Powerful typhoon expected to make landfall over northeast Japan
A strong typhoon was on course Tuesday for a direct hit on northeastern Japan, with authorities warning of heavy rain and high waves along the Pacific coast.
As of 10 a.m., typhoon Lionrock was moving over the Pacific Ocean some 180 kilometers southeast off Iwaki in Fukushima Prefecture, and heading northwest at a speed of about 35 km per hour, packing winds of up to 180 kmph with an atmospheric pressure of 965 hectopascals near its center, the agency said.
That would make it the first typhoon to directly land in the region from the Pacific Ocean since the country’s present weather observation system was introduced in 1951, according to the Japan Meteorological Agency.
Typhoons usually approach Japan from the south and southwest before moving northward across the archipelago.
Lionrock, which formed more than 10 days ago, has become the longest-lasting typhoon of those that have developed north of the 30th parallel north, breaking a 46-year-old record, according to the private Weathernews agency.

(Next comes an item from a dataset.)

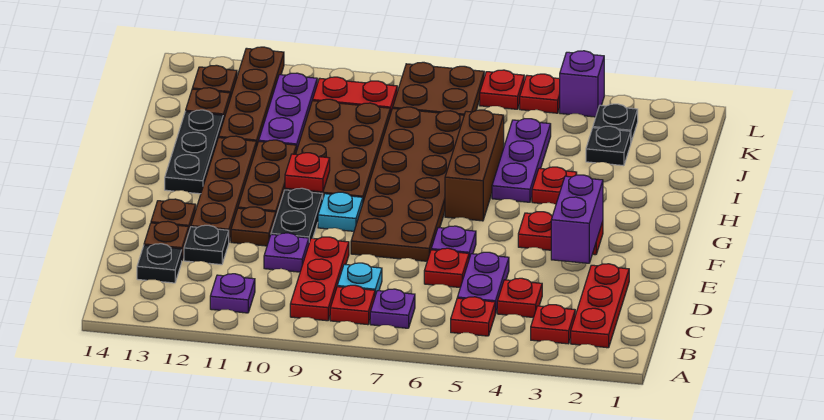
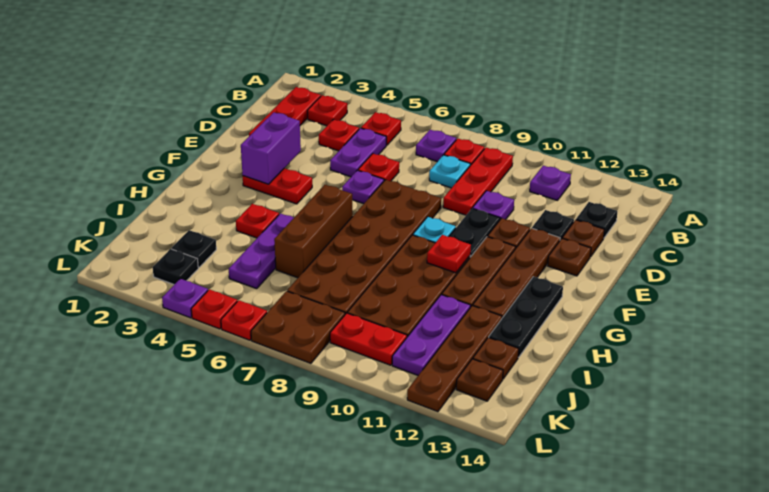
purple brick L4 level 1 -> purple plate L4 level 1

The previous record-holding typhoon in that category was in 1970, which survived for nine days and six hours, Weathernews said on its website.
Authorities have issued warnings for torrential rain, high waves, strong winds and flooding for the northeastern region, which remains vulnerable after destruction brought about by a March 2011 tsunami generated by a massive magnitude 9.0 offshore earthquake.

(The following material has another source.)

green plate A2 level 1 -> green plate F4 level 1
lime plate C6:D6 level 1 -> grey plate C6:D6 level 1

It is also expected to hit the region at high tide, deepening concerns for flooding along the coast from Tuesday afternoon through Wednesday morning.
Authorities also warned of landslides and high water due to expected heavy rain of up to eight centimetres per hour.
“The most significant factor will be heavy rain,” agency chief forecaster Tsumoru Matsumoto told a press briefing. “In advance of the typhoon’s approach, we expect heavy rain in wide areas in eastern and northern Japan.”
Some 110 domestic flights have been cancelled, public broadcaster NHK said.
Lionrock is expected to cut across the country’s main island of Honshu and head out to sea towards Russia and China, the Japan Meteorological Agency said.
The typhoon comes on the heels of two others that hit Japan in the past nine days, resulting in two deaths, the cancellation of hundreds of domestic flights and disruptions to train services.
Prime Minister Shinzo Abe, who attended a weekend Africa aid conference in Nairobi, left Kenya hours earlier than planned to get back before the storm hits.